§ **Exercise**: Below are some records; return each one exactly as written.

§ **Dataset records**:
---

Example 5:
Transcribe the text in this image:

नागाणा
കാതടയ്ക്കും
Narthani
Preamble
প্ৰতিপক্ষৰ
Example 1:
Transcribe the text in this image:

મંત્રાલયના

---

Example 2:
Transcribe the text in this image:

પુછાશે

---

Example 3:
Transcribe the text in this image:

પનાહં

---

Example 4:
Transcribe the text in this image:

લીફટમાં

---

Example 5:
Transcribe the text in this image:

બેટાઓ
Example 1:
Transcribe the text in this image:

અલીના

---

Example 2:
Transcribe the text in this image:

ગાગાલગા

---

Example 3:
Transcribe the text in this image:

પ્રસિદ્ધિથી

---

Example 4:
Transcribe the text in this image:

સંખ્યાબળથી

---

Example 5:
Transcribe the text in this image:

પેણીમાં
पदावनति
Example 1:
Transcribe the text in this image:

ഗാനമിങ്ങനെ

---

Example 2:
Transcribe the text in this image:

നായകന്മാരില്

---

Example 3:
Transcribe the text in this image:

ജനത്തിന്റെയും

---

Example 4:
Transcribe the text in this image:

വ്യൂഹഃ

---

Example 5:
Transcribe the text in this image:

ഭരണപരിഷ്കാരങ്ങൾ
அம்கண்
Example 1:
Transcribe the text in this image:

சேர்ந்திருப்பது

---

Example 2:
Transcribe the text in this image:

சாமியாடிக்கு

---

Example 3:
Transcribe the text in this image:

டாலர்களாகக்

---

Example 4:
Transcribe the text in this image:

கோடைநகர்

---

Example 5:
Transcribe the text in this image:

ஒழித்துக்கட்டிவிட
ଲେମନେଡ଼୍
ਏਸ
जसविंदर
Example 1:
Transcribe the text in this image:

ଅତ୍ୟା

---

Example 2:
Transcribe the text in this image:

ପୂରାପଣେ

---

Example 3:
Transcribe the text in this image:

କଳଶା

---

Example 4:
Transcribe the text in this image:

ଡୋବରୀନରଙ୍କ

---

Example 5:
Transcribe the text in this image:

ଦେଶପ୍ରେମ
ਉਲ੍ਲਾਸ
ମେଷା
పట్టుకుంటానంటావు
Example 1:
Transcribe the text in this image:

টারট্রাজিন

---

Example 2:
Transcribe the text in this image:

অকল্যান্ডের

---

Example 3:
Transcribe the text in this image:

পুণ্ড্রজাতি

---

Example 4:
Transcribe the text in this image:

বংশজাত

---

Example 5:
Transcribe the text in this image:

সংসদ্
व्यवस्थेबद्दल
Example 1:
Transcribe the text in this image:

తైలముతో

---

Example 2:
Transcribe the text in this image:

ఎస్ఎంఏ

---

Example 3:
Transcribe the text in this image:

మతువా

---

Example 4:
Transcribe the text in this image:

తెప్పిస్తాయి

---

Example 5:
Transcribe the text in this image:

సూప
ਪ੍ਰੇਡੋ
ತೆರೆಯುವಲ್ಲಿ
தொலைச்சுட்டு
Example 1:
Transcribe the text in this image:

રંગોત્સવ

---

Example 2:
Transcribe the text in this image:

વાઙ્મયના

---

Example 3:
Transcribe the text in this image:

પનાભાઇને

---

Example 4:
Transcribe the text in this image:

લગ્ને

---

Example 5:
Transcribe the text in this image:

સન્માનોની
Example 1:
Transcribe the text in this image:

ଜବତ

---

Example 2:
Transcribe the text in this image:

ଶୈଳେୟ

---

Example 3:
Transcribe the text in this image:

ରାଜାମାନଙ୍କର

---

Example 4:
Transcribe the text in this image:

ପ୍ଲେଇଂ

§ **Completed exercise**:
---

Example 5:
Transcribe the text in this image:

नागाणा
കാതടയ്ക്കും
Narthani
Preamble
প্ৰতিপক্ষৰ
Example 1:
Transcribe the text in this image:

મંત્રાલયના

---

Example 2:
Transcribe the text in this image:

પુછાશે

---

Example 3:
Transcribe the text in this image:

પનાહં

---

Example 4:
Transcribe the text in this image:

લીફટમાં

---

Example 5:
Transcribe the text in this image:

બેટાઓ
Example 1:
Transcribe the text in this image:

અલીના

---

Example 2:
Transcribe the text in this image:

ગાગાલગા

---

Example 3:
Transcribe the text in this image:

પ્રસિદ્ધિથી

---

Example 4:
Transcribe the text in this image:

સંખ્યાબળથી

---

Example 5:
Transcribe the text in this image:

પેણીમાં
पदावनति
Example 1:
Transcribe the text in this image:

ഗാനമിങ്ങനെ

---

Example 2:
Transcribe the text in this image:

നായകന്മാരില്

---

Example 3:
Transcribe the text in this image:

ജനത്തിന്റെയും

---

Example 4:
Transcribe the text in this image:

വ്യൂഹഃ

---

Example 5:
Transcribe the text in this image:

ഭരണപരിഷ്കാരങ്ങൾ
அம்கண்
Example 1:
Transcribe the text in this image:

சேர்ந்திருப்பது

---

Example 2:
Transcribe the text in this image:

சாமியாடிக்கு

---

Example 3:
Transcribe the text in this image:

டாலர்களாகக்

---

Example 4:
Transcribe the text in this image:

கோடைநகர்

---

Example 5:
Transcribe the text in this image:

ஒழித்துக்கட்டிவிட
ଲେମନେଡ଼୍
ਏਸ
जसविंदर
Example 1:
Transcribe the text in this image:

ଅତ୍ୟା

---

Example 2:
Transcribe the text in this image:

ପୂରାପଣେ

---

Example 3:
Transcribe the text in this image:

କଳଶା

---

Example 4:
Transcribe the text in this image:

ଡୋବରୀନରଙ୍କ

---

Example 5:
Transcribe the text in this image:

ଦେଶପ୍ରେମ
ਉਲ੍ਲਾਸ
ମେଷା
పట్టుకుంటానంటావు
Example 1:
Transcribe the text in this image:

টারট্রাজিন

---

Example 2:
Transcribe the text in this image:

অকল্যান্ডের

---

Example 3:
Transcribe the text in this image:

পুণ্ড্রজাতি

---

Example 4:
Transcribe the text in this image:

বংশজাত

---

Example 5:
Transcribe the text in this image:

সংসদ্
व्यवस्थेबद्दल
Example 1:
Transcribe the text in this image:

తైలముతో

---

Example 2:
Transcribe the text in this image:

ఎస్ఎంఏ

---

Example 3:
Transcribe the text in this image:

మతువా

---

Example 4:
Transcribe the text in this image:

తెప్పిస్తాయి

---

Example 5:
Transcribe the text in this image:

సూప
ਪ੍ਰੇਡੋ
ತೆರೆಯುವಲ್ಲಿ
தொலைச்சுட்டு
Example 1:
Transcribe the text in this image:

રંગોત્સવ

---

Example 2:
Transcribe the text in this image:

વાઙ્મયના

---

Example 3:
Transcribe the text in this image:

પનાભાઇને

---

Example 4:
Transcribe the text in this image:

લગ્ને

---

Example 5:
Transcribe the text in this image:

સન્માનોની
Example 1:
Transcribe the text in this image:

ଜବତ

---

Example 2:
Transcribe the text in this image:

ଶୈଳେୟ

---

Example 3:
Transcribe the text in this image:

ରାଜାମାନଙ୍କର

---

Example 4:
Transcribe the text in this image:

ପ୍ଲେଇଂ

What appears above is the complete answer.